Task details
What is needed here is an exact transcription of all the entries.

Start of Input data

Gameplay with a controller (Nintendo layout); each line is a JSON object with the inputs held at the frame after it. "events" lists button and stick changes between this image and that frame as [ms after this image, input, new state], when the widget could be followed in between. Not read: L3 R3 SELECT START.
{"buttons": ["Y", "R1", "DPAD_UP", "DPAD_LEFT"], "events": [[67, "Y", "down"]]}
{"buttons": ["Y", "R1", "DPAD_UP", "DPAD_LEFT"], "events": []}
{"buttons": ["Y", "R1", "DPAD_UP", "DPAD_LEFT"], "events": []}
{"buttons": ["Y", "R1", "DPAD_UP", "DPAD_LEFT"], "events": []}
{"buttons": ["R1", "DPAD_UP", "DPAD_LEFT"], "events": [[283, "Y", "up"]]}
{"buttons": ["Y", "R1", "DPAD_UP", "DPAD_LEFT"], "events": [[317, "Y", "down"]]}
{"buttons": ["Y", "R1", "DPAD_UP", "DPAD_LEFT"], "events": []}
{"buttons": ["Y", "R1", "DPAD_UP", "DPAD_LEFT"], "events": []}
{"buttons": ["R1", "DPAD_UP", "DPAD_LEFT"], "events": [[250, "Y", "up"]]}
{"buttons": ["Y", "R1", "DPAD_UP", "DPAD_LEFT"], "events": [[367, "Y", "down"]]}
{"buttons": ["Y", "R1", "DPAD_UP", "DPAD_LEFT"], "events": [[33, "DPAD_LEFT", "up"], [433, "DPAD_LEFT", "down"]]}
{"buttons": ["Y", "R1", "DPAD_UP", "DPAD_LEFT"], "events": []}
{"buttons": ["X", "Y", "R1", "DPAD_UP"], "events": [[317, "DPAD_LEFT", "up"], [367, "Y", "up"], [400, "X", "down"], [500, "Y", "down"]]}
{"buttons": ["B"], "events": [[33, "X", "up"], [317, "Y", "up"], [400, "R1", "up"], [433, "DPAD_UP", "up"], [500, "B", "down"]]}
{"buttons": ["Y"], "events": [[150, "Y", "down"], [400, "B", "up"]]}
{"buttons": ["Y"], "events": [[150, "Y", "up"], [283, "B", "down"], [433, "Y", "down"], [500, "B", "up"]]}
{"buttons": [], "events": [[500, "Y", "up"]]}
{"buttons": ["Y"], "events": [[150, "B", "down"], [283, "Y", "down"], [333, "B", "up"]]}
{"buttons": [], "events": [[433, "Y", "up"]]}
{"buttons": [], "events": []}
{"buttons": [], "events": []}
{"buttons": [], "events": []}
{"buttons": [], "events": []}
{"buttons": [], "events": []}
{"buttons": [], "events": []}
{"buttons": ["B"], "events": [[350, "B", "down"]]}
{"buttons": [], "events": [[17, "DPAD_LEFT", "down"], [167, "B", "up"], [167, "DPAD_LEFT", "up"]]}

End of Input data

Output of the exercise
Gameplay with a controller (Nintendo layout); each line is a JSON object with the inputs held at the frame after it. "events" lists button and stick changes between this image and that frame as [ms after this image, input, new state], when the widget could be followed in between. Not read: L3 R3 SELECT START.
{"buttons": ["Y", "R1", "DPAD_UP", "DPAD_LEFT"], "events": [[67, "Y", "down"]]}
{"buttons": ["Y", "R1", "DPAD_UP", "DPAD_LEFT"], "events": []}
{"buttons": ["Y", "R1", "DPAD_UP", "DPAD_LEFT"], "events": []}
{"buttons": ["Y", "R1", "DPAD_UP", "DPAD_LEFT"], "events": []}
{"buttons": ["R1", "DPAD_UP", "DPAD_LEFT"], "events": [[283, "Y", "up"]]}
{"buttons": ["Y", "R1", "DPAD_UP", "DPAD_LEFT"], "events": [[317, "Y", "down"]]}
{"buttons": ["Y", "R1", "DPAD_UP", "DPAD_LEFT"], "events": []}
{"buttons": ["Y", "R1", "DPAD_UP", "DPAD_LEFT"], "events": []}
{"buttons": ["R1", "DPAD_UP", "DPAD_LEFT"], "events": [[250, "Y", "up"]]}
{"buttons": ["Y", "R1", "DPAD_UP", "DPAD_LEFT"], "events": [[367, "Y", "down"]]}
{"buttons": ["Y", "R1", "DPAD_UP", "DPAD_LEFT"], "events": [[33, "DPAD_LEFT", "up"], [433, "DPAD_LEFT", "down"]]}
{"buttons": ["Y", "R1", "DPAD_UP", "DPAD_LEFT"], "events": []}
{"buttons": ["X", "Y", "R1", "DPAD_UP"], "events": [[317, "DPAD_LEFT", "up"], [367, "Y", "up"], [400, "X", "down"], [500, "Y", "down"]]}
{"buttons": ["B"], "events": [[33, "X", "up"], [317, "Y", "up"], [400, "R1", "up"], [433, "DPAD_UP", "up"], [500, "B", "down"]]}
{"buttons": ["Y"], "events": [[150, "Y", "down"], [400, "B", "up"]]}
{"buttons": ["Y"], "events": [[150, "Y", "up"], [283, "B", "down"], [433, "Y", "down"], [500, "B", "up"]]}
{"buttons": [], "events": [[500, "Y", "up"]]}
{"buttons": ["Y"], "events": [[150, "B", "down"], [283, "Y", "down"], [333, "B", "up"]]}
{"buttons": [], "events": [[433, "Y", "up"]]}
{"buttons": [], "events": []}
{"buttons": [], "events": []}
{"buttons": [], "events": []}
{"buttons": [], "events": []}
{"buttons": [], "events": []}
{"buttons": [], "events": []}
{"buttons": ["B"], "events": [[350, "B", "down"]]}
{"buttons": [], "events": [[17, "DPAD_LEFT", "down"], [167, "B", "up"], [167, "DPAD_LEFT", "up"]]}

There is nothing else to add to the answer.